▶ [BRIEF] Nothing but the lines from the one containing "1.299,00 Lei" through the last line of the records below should be written out, each exactly as it stands.

== Segment start ==

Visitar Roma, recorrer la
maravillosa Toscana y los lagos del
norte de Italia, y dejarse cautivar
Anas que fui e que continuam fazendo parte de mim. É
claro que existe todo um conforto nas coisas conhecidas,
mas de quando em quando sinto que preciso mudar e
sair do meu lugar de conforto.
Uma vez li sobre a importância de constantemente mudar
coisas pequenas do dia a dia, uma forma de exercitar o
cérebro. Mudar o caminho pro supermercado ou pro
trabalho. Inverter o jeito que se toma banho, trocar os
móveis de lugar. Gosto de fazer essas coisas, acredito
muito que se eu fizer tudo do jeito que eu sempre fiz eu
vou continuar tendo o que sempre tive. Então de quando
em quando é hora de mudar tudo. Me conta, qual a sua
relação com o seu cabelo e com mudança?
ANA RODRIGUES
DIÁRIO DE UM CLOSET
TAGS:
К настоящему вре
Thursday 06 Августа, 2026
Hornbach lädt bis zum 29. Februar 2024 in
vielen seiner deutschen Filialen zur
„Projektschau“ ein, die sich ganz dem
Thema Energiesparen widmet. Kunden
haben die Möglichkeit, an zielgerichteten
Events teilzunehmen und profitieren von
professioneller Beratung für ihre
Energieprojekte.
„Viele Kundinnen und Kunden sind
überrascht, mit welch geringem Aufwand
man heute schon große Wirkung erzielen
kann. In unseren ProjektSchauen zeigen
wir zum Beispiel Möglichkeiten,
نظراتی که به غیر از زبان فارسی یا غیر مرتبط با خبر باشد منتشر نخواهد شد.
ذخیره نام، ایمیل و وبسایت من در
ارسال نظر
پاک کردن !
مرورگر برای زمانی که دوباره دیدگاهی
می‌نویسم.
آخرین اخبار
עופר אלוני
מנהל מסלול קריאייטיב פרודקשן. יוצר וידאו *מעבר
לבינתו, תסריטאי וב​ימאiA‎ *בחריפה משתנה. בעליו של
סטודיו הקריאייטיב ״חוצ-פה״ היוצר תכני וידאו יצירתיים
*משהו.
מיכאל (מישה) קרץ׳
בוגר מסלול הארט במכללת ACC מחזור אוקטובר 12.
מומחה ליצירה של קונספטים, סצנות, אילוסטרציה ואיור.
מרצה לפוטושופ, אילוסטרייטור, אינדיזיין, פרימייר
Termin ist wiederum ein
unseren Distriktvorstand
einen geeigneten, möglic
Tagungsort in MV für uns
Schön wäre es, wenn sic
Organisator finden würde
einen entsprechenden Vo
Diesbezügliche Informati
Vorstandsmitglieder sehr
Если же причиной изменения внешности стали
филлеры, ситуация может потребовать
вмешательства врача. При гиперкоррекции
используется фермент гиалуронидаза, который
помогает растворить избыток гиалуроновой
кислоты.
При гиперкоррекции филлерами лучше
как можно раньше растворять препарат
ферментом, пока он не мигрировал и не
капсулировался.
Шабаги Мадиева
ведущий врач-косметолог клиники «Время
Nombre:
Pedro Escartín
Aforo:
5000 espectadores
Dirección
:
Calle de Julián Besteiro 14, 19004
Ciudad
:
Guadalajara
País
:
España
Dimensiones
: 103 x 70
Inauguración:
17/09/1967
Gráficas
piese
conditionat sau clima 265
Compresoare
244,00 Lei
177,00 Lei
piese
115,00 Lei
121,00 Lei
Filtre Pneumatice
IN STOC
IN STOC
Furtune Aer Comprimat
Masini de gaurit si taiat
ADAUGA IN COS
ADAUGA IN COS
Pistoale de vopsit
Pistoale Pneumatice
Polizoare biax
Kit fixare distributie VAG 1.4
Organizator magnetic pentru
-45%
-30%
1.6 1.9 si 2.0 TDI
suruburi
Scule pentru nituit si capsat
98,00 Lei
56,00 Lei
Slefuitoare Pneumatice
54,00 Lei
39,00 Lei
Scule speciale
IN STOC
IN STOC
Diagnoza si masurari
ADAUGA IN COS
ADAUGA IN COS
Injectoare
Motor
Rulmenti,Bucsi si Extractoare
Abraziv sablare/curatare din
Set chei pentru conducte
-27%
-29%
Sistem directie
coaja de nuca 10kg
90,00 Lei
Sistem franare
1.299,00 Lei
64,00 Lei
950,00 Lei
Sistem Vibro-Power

== Segment end ==

▶ [SOLVED EXERCISE]
1.299,00 Lei
64,00 Lei
950,00 Lei
Sistem Vibro-Power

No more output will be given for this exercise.